私はミカちゃんに手を引かれて歩いていました。
緑の樹木が私達の両側に植込みのように先へ先へと続いているのです。それが私達が歩いても歩いてもその情景は変わることがないのです。
私の横を緑のカーテンが流れて動くだけです。
ミカちやんは体を前にそらして、顔だけ私に向けて私の手を引っ張っています。口動かして私になにか言っているのだけど聞こえません。でも言っていることは私にわかるのです。
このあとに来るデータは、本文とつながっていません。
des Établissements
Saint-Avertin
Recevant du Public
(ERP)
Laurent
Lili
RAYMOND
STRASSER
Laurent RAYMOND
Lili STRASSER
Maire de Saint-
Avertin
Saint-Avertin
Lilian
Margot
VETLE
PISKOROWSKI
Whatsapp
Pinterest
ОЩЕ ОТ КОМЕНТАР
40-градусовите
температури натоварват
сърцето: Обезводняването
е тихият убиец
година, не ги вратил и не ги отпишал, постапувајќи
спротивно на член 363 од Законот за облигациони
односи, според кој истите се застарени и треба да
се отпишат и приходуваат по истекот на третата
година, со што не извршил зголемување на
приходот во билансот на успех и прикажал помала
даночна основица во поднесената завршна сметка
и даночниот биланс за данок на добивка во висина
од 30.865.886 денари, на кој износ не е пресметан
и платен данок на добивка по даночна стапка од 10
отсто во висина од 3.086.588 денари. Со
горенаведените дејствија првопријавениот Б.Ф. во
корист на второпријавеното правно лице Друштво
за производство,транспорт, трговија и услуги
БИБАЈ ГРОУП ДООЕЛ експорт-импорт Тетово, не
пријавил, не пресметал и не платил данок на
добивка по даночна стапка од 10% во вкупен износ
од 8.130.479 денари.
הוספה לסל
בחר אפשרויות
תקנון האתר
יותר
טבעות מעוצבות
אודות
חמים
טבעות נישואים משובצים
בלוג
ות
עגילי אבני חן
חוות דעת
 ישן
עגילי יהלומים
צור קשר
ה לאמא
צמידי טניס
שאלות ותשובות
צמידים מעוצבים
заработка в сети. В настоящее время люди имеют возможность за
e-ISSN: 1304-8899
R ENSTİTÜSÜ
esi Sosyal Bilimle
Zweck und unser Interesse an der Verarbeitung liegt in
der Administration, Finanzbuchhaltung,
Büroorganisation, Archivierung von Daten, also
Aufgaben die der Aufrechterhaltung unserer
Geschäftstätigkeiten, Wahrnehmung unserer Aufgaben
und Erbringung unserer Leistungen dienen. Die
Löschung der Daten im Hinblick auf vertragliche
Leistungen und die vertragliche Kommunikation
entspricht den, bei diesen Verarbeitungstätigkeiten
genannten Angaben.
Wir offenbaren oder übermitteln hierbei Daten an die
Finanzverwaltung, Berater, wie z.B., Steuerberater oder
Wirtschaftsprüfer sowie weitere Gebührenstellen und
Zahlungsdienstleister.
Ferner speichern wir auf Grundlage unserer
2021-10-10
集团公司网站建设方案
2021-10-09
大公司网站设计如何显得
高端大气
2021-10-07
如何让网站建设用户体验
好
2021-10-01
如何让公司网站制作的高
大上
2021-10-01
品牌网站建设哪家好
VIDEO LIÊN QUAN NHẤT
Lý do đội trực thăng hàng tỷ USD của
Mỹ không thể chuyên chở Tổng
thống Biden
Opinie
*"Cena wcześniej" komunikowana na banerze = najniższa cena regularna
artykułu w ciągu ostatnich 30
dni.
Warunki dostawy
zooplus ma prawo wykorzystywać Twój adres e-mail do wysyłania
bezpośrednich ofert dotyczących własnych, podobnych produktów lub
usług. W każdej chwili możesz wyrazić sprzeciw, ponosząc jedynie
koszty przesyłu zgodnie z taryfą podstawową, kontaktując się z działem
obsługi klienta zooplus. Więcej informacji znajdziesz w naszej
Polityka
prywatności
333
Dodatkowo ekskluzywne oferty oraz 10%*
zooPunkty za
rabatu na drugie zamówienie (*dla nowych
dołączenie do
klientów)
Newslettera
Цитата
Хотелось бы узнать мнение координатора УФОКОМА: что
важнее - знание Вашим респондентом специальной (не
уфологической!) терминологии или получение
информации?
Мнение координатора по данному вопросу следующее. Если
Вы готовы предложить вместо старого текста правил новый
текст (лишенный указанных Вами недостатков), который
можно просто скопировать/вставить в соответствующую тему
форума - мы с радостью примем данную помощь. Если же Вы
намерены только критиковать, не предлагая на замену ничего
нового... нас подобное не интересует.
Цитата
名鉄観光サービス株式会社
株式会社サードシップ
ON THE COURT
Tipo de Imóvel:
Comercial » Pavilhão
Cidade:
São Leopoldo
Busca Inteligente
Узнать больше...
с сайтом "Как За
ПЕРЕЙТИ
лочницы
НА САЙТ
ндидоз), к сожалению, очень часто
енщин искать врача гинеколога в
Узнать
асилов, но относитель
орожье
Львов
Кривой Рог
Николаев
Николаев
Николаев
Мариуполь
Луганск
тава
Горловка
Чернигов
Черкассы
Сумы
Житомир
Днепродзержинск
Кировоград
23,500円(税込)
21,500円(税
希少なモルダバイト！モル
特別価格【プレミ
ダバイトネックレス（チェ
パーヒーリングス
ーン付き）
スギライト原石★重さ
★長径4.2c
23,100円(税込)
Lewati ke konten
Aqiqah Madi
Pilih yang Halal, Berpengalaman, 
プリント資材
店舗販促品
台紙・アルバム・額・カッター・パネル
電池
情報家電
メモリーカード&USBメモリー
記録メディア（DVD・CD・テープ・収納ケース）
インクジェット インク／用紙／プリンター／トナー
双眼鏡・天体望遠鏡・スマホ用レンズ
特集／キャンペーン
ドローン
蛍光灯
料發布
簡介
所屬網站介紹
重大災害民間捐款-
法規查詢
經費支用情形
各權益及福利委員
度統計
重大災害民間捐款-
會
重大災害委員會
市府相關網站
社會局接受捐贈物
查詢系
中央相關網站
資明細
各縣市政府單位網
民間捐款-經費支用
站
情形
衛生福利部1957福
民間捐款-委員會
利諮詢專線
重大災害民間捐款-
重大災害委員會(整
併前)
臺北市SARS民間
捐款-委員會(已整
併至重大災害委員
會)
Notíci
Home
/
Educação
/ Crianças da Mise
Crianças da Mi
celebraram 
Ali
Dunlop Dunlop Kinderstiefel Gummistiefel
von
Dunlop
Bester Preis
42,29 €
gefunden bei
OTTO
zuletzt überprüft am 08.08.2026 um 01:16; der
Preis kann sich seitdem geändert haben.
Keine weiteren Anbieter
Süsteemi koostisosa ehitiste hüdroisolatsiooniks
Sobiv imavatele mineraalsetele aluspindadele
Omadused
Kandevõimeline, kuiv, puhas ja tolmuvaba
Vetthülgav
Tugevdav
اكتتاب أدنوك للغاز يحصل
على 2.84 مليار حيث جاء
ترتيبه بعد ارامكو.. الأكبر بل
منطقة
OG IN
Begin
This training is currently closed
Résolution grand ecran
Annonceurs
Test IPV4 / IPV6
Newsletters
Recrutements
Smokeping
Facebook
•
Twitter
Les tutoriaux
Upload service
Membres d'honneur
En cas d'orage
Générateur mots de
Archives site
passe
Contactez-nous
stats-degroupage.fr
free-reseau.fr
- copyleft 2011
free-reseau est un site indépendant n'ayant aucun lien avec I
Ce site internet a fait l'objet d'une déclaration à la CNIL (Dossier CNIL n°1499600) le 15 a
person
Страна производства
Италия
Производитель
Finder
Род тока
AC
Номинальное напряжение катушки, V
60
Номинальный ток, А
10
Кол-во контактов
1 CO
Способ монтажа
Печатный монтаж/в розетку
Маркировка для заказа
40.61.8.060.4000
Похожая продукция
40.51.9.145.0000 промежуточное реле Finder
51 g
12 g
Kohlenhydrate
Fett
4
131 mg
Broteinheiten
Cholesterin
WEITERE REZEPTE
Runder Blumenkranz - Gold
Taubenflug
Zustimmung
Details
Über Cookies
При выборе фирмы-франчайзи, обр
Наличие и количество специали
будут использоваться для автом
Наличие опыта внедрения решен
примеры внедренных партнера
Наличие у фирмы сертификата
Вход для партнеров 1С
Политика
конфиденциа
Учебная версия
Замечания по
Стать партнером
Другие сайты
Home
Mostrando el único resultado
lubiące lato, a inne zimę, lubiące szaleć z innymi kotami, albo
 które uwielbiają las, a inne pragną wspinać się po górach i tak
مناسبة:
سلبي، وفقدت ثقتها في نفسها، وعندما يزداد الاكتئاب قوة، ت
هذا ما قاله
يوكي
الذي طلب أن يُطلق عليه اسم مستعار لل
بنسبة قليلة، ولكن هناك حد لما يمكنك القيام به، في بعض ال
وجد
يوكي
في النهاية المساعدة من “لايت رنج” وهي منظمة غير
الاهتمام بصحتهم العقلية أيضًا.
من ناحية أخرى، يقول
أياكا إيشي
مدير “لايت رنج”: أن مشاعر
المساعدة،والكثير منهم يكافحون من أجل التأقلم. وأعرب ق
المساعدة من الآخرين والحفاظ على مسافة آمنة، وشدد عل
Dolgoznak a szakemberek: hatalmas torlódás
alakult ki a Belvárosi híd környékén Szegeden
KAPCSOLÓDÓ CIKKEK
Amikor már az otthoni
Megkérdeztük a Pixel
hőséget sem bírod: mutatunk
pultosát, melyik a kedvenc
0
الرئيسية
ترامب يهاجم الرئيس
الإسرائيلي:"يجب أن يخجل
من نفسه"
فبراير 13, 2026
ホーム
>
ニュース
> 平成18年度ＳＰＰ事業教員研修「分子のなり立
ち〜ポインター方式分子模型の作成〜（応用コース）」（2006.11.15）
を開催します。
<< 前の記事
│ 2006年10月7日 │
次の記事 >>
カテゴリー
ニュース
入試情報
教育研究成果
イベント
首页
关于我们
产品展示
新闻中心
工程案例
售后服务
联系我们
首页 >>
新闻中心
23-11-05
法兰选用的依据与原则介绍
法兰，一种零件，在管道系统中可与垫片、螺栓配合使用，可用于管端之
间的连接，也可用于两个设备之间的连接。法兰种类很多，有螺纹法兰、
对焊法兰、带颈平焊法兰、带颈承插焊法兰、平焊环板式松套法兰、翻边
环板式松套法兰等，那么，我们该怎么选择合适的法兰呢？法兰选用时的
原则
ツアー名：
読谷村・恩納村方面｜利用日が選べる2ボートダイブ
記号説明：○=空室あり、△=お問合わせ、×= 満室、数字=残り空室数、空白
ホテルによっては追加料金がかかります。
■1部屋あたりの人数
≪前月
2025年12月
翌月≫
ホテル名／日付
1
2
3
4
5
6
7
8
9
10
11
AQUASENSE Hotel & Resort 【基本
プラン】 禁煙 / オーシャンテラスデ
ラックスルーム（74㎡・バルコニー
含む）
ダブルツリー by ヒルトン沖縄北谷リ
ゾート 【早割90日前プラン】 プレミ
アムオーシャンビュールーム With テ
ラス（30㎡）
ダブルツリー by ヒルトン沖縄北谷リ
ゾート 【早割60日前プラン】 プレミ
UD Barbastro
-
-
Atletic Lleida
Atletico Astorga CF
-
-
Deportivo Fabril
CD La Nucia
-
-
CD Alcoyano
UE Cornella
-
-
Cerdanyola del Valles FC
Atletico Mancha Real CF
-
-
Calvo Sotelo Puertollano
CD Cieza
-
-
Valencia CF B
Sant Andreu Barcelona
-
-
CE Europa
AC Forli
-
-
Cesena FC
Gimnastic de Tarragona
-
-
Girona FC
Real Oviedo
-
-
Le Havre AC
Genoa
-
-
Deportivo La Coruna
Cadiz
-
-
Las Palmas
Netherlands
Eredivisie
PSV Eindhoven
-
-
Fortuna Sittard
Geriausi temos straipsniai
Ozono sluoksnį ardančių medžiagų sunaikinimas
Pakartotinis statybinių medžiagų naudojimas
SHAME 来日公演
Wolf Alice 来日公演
<ママ早く早く~>言いながら私の手を引っ張ります。でも私の足が前に進まないのです。それなのに緑のカーテンが後ろに流れて行くのです。
私は動かない足を動かそうと焦ります。
<ミカ待つって~>私は手を引かれながら叫ぶのだけど声が出ないのです。
それなのに今、私の耳に「ママ、ママ~」ミカちゃんの声がはっきり聞こえて、手を引っ張られるのが感じられます。
「ママ起きて~」
ミカちゃんの声が耳元で聞こえて我に返りました。夢見ていたみたいです。うなだれていた頭を上げるとミカちゃんの笑顔の顔と向き合いました。
「あら~私、寝ていた?」
声上げるとミカちゃんはにこりと微笑みます。
「ママお早う、ママ来たのミカ知らなかった~ミカ寝ていた?」
「お早うミカちゃん。そうよママ来たときミカちゃん良く寝ていたよ。それよりお熱はどうなの?体温計で計る?」
「大丈夫ママ、ミカ元気だよほらね~」
ミカちゃんは半身を起こすと頭を私に突き出します。
私も手の代わりにおでこを突き出して、ミカちゃんのおでことくっつけあいします。
「ホント熱下がっている。良かった~ミカちゃん」
「じゃ、お家に帰れるね?」
「すぐ帰れるよ。昼からお医者さんが来ていつ帰れるか教えてください、と、ママ頼んでおいたからね」
「うれしい~でもママ~帰ってもママ居てくれる?」
「う~んそれがママもお仕事あるからいつまでもと言えないけれど、ミカちゃんが病院にいるあいだはママは一緒にいるからね」
「じゃ家に帰らない。ミカ病院にいる」
叫ぶように宣告されて慌てました。
こんなときどうすればいいのか?ミカちやんに答える言葉が見つからないでいる私です。